Date of Award
Doctor of Philosophy
School of Exercise and Health Sciences
Computing, Health and Science
Dr Melanie Ziman
Background: Cutaneous melanoma is an aggressive form of skin cancer, arising in cutaneous melanocytes. The transcription factor PAX3 is critical for the proper development of neural crest lineages including melanocytes. Melanocytic cells show continued PAX3 expression from melanoblast formation in the neural crest to their differentiation into melanocytes. While many studies clarify the importance of PAX3 in embryonic development of melanocytes, less well understood, and more perplexing, is the continued PAX3 expression in adult skin melanocytes. By contrast PAX3 is frequently found in melanomas and naevi, and its expression correlates with melanoma staging.
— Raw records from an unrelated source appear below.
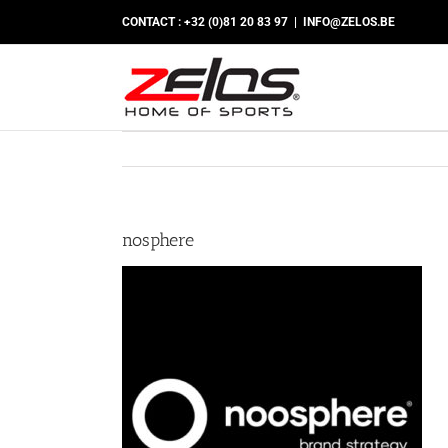
Skip
CONTACT : +32 (0)81 20 83 97
|
INFO@ZELOS.BE
to
content
nosphere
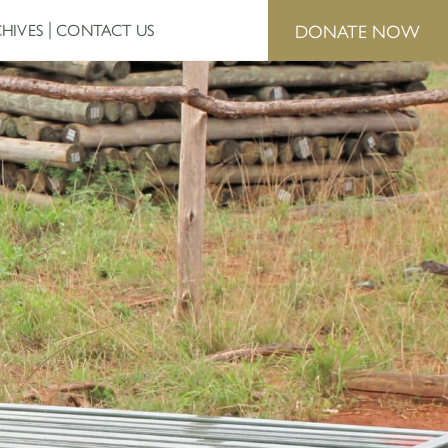
DONATE NOW
HIVES
CONTACT US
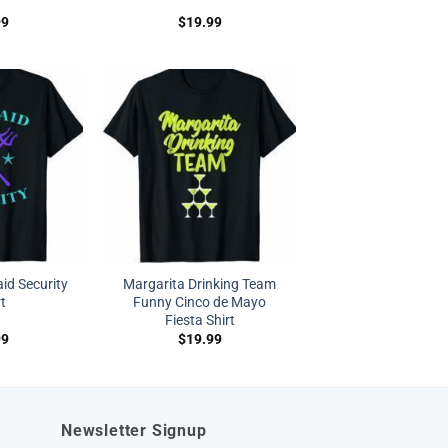
99
$
19.99
d Security
Margarita Drinking Team
rt
Funny Cinco de Mayo
Fiesta Shirt
99
$
19.99
Newsletter Signup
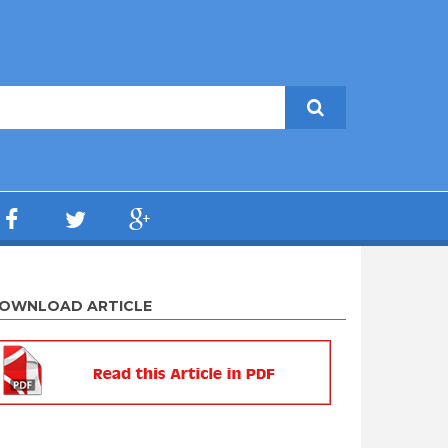
OWNLOAD ARTICLE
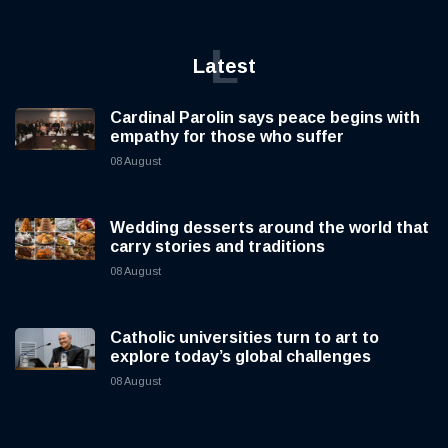
L
Latest
Cardinal Parolin says peace begins with
empathy for those who suffer
08 August
Wedding desserts around the world that
carry stories and traditions
08 August
Catholic universities turn to art to
explore today’s global challenges
08 August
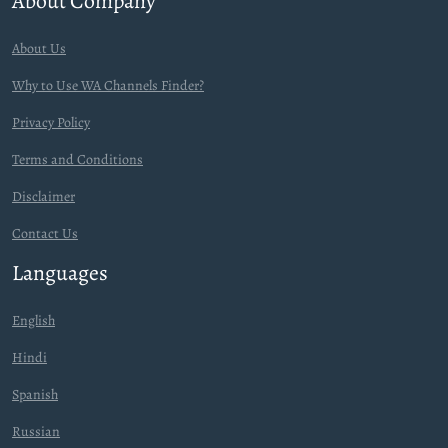
About Company
About Us
Why to Use WA Channels Finder?
Privacy Policy
Terms and Conditions
Disclaimer
Contact Us
Languages
English
Hindi
Spanish
Russian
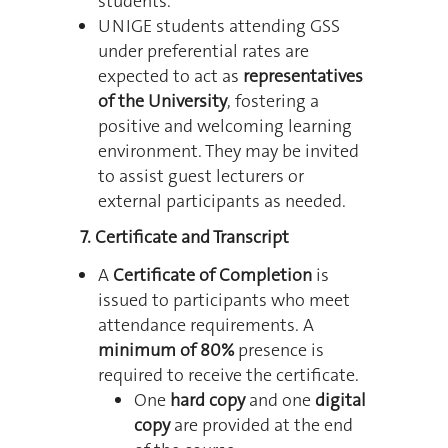
students.
UNIGE students attending GSS
under preferential rates are
expected to act as
representatives
of the University
, fostering a
positive and welcoming learning
environment. They may be invited
to assist guest lecturers or
external participants as needed.
7. Certificate and Transcript
A
Certificate of Completion
is
issued to participants who meet
attendance requirements.
A
minimum of 80%
presence is
required to receive the certificate.
One
hard copy
and one
digital
copy
are provided at the end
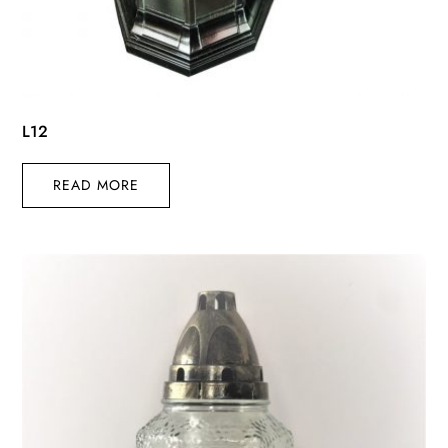
L12
READ MORE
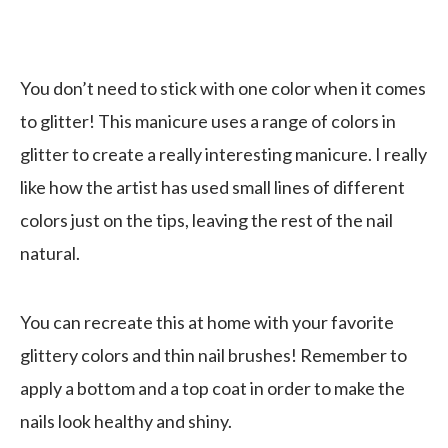
You don’t need to stick with one color when it comes
to glitter! This manicure uses a range of colors in
glitter to create a really interesting manicure. I really
like how the artist has used small lines of different
colors just on the tips, leaving the rest of the nail
natural.
You can recreate this at home with your favorite
glittery colors and thin nail brushes! Remember to
apply a bottom and a top coat in order to make the
nails look healthy and shiny.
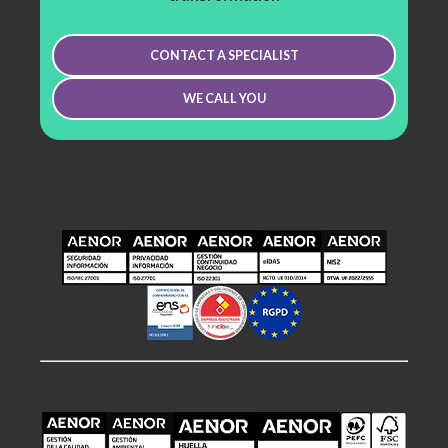
CONTACT A SPECIALIST
WE CALL YOU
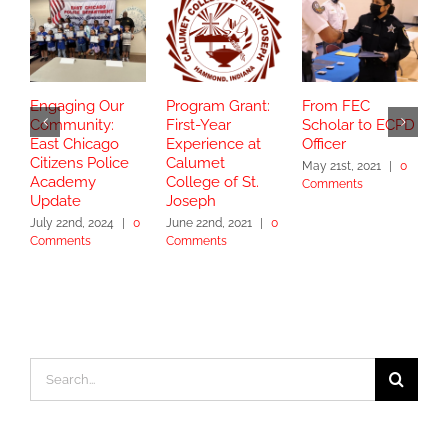
Engaging Our
Program Grant:
From FEC
S
Community:
First-Year
Scholar to ECPD
G
East Chicago
Experience at
Officer
C
Citizens Police
Calumet
T
May 21st, 2021
|
0
Academy
College of St.
Comments
J
Update
Joseph
C
July 22nd, 2024
|
0
June 22nd, 2021
|
0
Comments
Comments
Search
for:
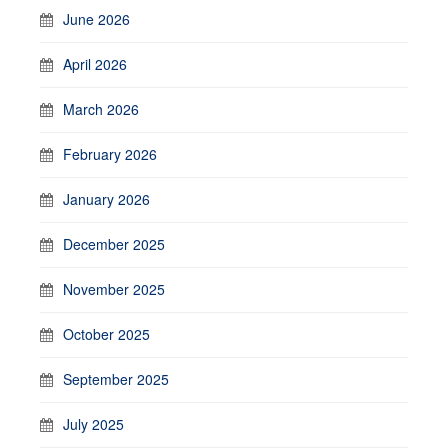
June 2026
April 2026
March 2026
February 2026
January 2026
December 2025
November 2025
October 2025
September 2025
July 2025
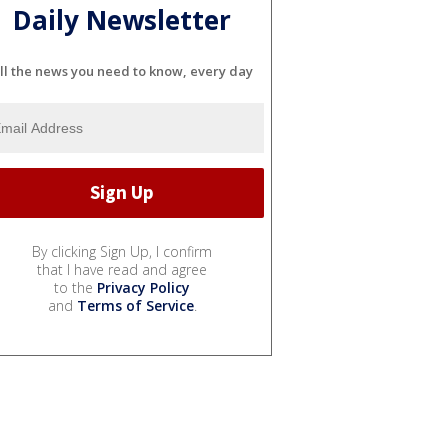
Daily Newsletter
ll the news you need to know, every day
By clicking Sign Up, I confirm
that I have read and agree
to the
Privacy Policy
and
Terms of Service
.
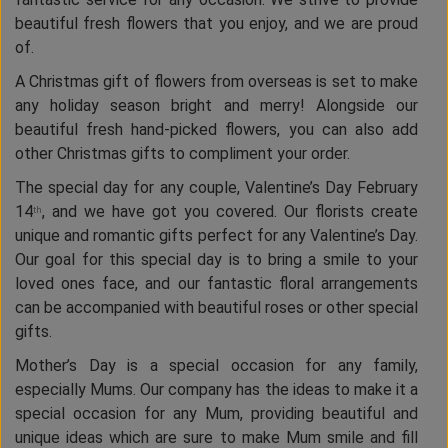
beautiful fresh flowers that you enjoy, and we are proud
of.
A Christmas gift of flowers from overseas is set to make
any holiday season bright and merry! Alongside our
beautiful fresh hand-picked flowers, you can also add
other Christmas gifts to compliment your order.
The special day for any couple, Valentine’s Day February
14
, and we have got you covered. Our florists create
th
unique and romantic gifts perfect for any Valentine’s Day.
Our goal for this special day is to bring a smile to your
loved ones face, and our fantastic floral arrangements
can be accompanied with beautiful roses or other special
gifts.
Mother’s Day is a special occasion for any family,
especially Mums. Our company has the ideas to make it a
special occasion for any Mum, providing beautiful and
unique ideas which are sure to make Mum smile and fill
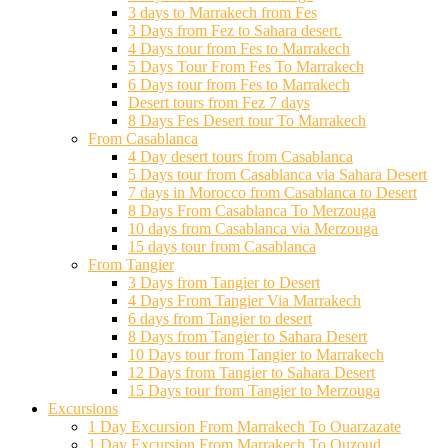
3 days to Marrakech from Fes
3 Days from Fez to Sahara desert.
4 Days tour from Fes to Marrakech
5 Days Tour From Fes To Marrakech
6 Days tour from Fes to Marrakech
Desert tours from Fez 7 days
8 Days Fes Desert tour To Marrakech
From Casablanca
4 Day desert tours from Casablanca
5 Days tour from Casablanca via Sahara Desert
7 days in Morocco from Casablanca to Desert
8 Days From Casablanca To Merzouga
10 days from Casablanca via Merzouga
15 days tour from Casablanca
From Tangier
3 Days from Tangier to Desert
4 Days From Tangier Via Marrakech
6 days from Tangier to desert
8 Days from Tangier to Sahara Desert
10 Days tour from Tangier to Marrakech
12 Days from Tangier to Sahara Desert
15 Days tour from Tangier to Merzouga
Excursions
1 Day Excursion From Marrakech To Ouarzazate
1 Day Excursion From Marrakech To Ouzoud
In this study we explore the multiple roles of PAX3 in melanocyte genesis and melanoma progression. While PAX3 is known to regulate melanocyte differentiation, survival, proliferation and migration during embryonic development, it is not clear if these same functions are maintained in adult melanocytes or melanoma cells. Drawing on evidence from development, we propose here a more encompassing theory that PAX3 is a key regulator of the myriad steps in melanocytic cell determination and function. We discuss the possibility that these roles may be accomplished by differential association with cofactors, via alternate transcripts or posttranslational protein modification(s). Moreover, we consider its possible roles in melanoma and provide a comprehensive consideration of the significance of PAX3 expression in melanoma.